Of all the groups that have tried to get into the health market, wireless carriers are probably the ones that have seen the least return, collectively. Before IoT was "cool", Verizon was trying to allow doctors to remotely visit patients and AT&T was manufacturing connected socks and pill bottles. Surprisingly, the virtual doctor visits never really took off, while AT&T's offerings are still available today and are hanging by a thread. It seems that they never really got a good feel for what the medical field is into; their products never resonated with patients or practitioners. Regardless, they hang around while the scene consists of insurance providers and pharmacies innovating, hyper-focused startups finding a niche and sinking their teeth deep, tech companies toying around with crossing the line with things like smart contact lenses, and other carriers simply ignoring the nascent market.
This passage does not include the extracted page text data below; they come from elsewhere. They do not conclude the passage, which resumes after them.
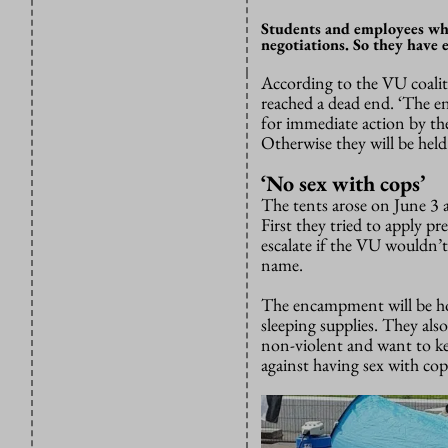
Students and employees who
negotiations. So they have
According to the VU coaliti
reached a dead end. ‘The en
for immediate action by the
Otherwise they will be held
‘No sex with cops’
The tents arose on June 3 
First they tried to apply pr
escalate if the VU wouldn’t
name.
The encampment will be hol
sleeping supplies. They also
non-violent and want to kee
against having sex with cop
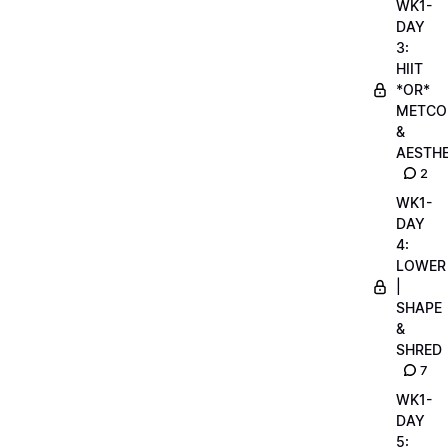
WK1-
DAY
3:
HIIT
*OR*
METCO
&
AESTHE
2
WK1-
DAY
4:
LOWER
|
SHAPE
&
SHRED
7
WK1-
DAY
5:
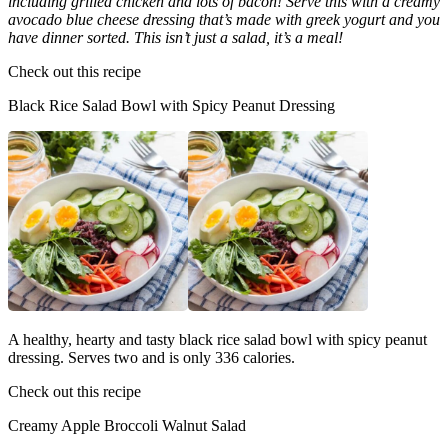
including grilled chicken and lots of bacon! Serve this with a creamy
avocado blue cheese dressing that’s made with greek yogurt and you
have dinner sorted. This isn’t just a salad, it’s a meal!
Check out this recipe
Black Rice Salad Bowl with Spicy Peanut Dressing
A healthy, hearty and tasty black rice salad bowl with spicy peanut
dressing. Serves two and is only 336 calories.
Check out this recipe
Creamy Apple Broccoli Walnut Salad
In the U.S. market, dominance has by and large, already been established in most parts of the telemedicine field. From managed care to keeping track of patient records, just about all of the ground that's currently being covered is being covered from an extremely dominant position by startups that got into the game early or had a huge idea, or players like pharmacies and hospitals who were already in the healthcare field. While the likes of Google and Apple may be thinking up hordes of new ideas that have the potential to take the industry by storm, most of the ho-hum stuff is already covered. Where exactly does this leave the wireless carriers?
While they can always just provide network services to healthcare clients like they do any enterprise client, the two biggest carriers have essentially backed themselves into an all or nothing scenario and essentially locked other carriers out of the healthcare field in the process through their inaction. In order to win their way back into the health industry, carriers will have to analyze patient and provider needs closely to out-innovate the innovators and leverage their gigantic networks to make their innovations work out the way they should and integrate seamlessly with existing solutions. AT&T is making plans to open up a laboratory and is developing a smart wheelchair. Verizon is partnering with health firms to do technology consulting and provide network backend. Both of these are all well and good, and hopefully show a pattern for the future, but at this point, carriers' survival in healthcare is going to be 25 percent ideas and 75 percent execution.
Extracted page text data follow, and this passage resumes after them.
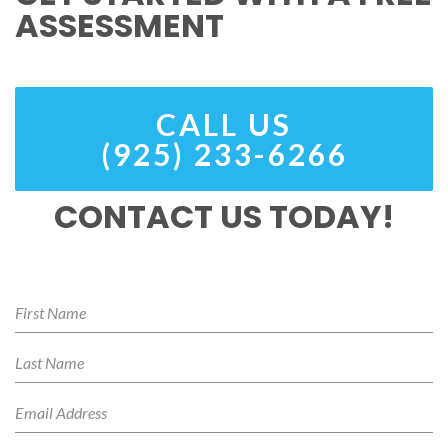
ASSESSMENT
CALL US
(925) 233-6266
CONTACT US TODAY!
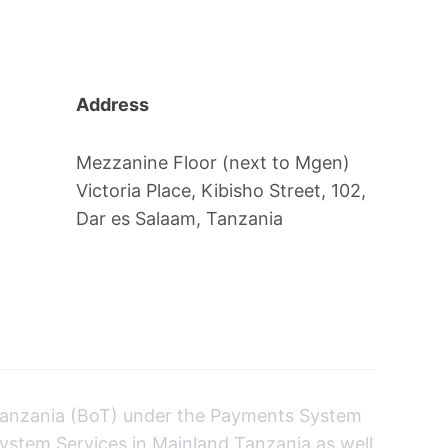
Address
Mezzanine Floor (next to Mgen)
Victoria Place, Kibisho Street, 102,
Dar es Salaam, Tanzania
anzania (BoT) under the Payments System
ystem Services in Mainland Tanzania as well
All of the major carriers, at the moment, are embroiled in 5G network testing in some form. New technologies and new uses for old technologies are also allowing entirely new applications for technology, and the standards war going on in the IoT space is favoring cellular technologies, which is in the carriers' favor. The major players are courting the medical field and bringing telemedicine into vogue. The FCC is about to auction off huge amounts of spectrum that can be used for 5G and even built out in the future. The stage is set, so to speak; to be perfectly blunt, the stars are aligning to give these two the perfect chance to make a name for themselves in telemedicine and open the door for wireless carriers to compete in the space. Whether they squander this opportunity or transform the space is entirely up to just how well-received their ideas and products are. It's all or nothing for carriers right now, and the kicker is that they could change the face of telemedicine even as it is still forming.